La mesure destinée à contrer les importations, notamment européennes, s’appliquerait à partir de fin 2024. Elle vise également les œufs. Le pays importe plus de 65 000 tonnes de volailles par an, dont une part est revendue au Nigeria.
Cuisses de poulets congelées importées ou poulet bicyclette, autrement dit la volaille traditionnelle ? Le gouvernement béninois a choisi. Il prévoit de bannir à compter de fin décembre 2024 toute importation de volaille surgelée, selon les déclarations de Gaston Dossouhoui, ministre de l’Agriculture, de l’élevage et de la pêche. Celui-ci s’est exprimé en ce sens le 17 avril dernier lors d’une rencontre sur le terrain avec des agriculteurs, producteurs de soja à Savalou dans le centre sud du pays.
Cette décision radicale, qui risque de bousculer le secteur des grossistes-importateurs, est destinée à relancer la production béninoise de volailles, informelle ou organisée, face aux importations de poulets, pour la plus grande partie des cuisses et des ailes en provenance de l’Union européenne. La mesure, dont les détails restent à préciser, est, a priori, contraire aux règles de l’OMC, dont le Bénin est membre depuis 1996, sauf situation avérée de dumping que le pays devrait démontrer.
La crise covid a rappelé l’importance clé des filières agricoles nationales en Afrique. Mais dans le pays présidé par Patrice Talon, l’importation de volailles s’est considérablement développée depuis une quinzaine d’années. Selon les statistiques de la FAO consultées par notre rédaction, les achats extérieurs du Bénin se sont élevés à 65 653 tonnes en 2021 (49 749 tonnes en 2020, année de la Covid) pour une valeur de 60,9 millions de dollars.

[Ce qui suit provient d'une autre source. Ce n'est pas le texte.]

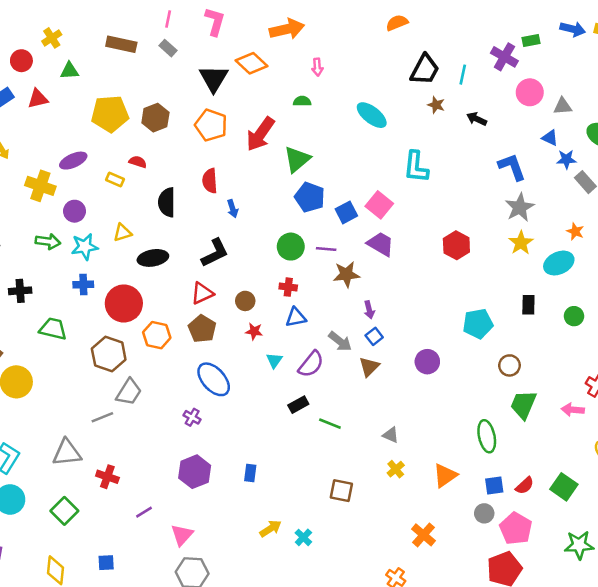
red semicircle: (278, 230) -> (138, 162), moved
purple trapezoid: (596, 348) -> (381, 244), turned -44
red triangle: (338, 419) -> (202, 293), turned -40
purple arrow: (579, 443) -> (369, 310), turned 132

Souvent plus compétitives en termes de prix que les produits locaux, surtout dans un contexte de hausse du prix des intrants, les découpes de poulets importées bénéficient aussi de l’urbanisation croissante de la population (environ 50%) et des changements de mode de consommation qui lui sont liés.
Dans les grandes villes du Bénin, le prix du poulet importé est en moyenne presque deux fois moins cher que celui issu de la production locale, selon une étude sur le sujet réalisée par le Centre pour le développement rural de l’Université Humboldt de Berlin, parue fin 2021, ceci en dépit du niveau des droits de douane sur les volailles importées qui est celui du TEC de la CEDEAO, à savoir 35%.
A noter que le niveau des importations a considérablement varié ces dernières années en volume, dépassant parfois les 120 000 tonnes par an en raison notamment d’importantes réexpéditions clandestines vers le Nigeria voisin, un pays qui a banni de longue date l’importation de volaille pour protéger son marché intérieur. A ce titre, les importations béninoises avaient chuté de moitié en 2019 lorsque le Nigeria avait fermé ses frontières commerciales avec son voisin.
La filière béninoise comprend, d’une part, les éleveurs informels ou familiaux, et la production organisée, d’autre part, qui tente de prendre son envol, sous l’égide notamment de l’Interprofession de l’aviculture du Bénin, créée en 2011 et d’entreprises comme CDPA AgriSatch ou Agro Dynamique. Les points critiques se situent au niveau du développement des couvoirs (poussins d’un jour), de la production compétitive, en termes de prix, d’aliments composés ou encore des structures de transformation. Les acteurs de la filière, dont la société Coopérative Volailles du Bénin, avec le soutien de bailleurs (dont l’Union européenne) ont mis sur pied il y a quelques années un abattoir de volaille semi-industriel à Abomey Calavi, près de Cotonou.
Plus largement, le développement de la filière s’intègre dans le cadre du Plan National d’Investissements Agricoles et de Sécurité Alimentaire et Nutritionnelle, conduit par l’Etat avec le soutien de bailleurs de fonds dont la troisième phase a été officiellement lancée le 22 septembre 2022 à Cotonou par Gaston Dossouhoui.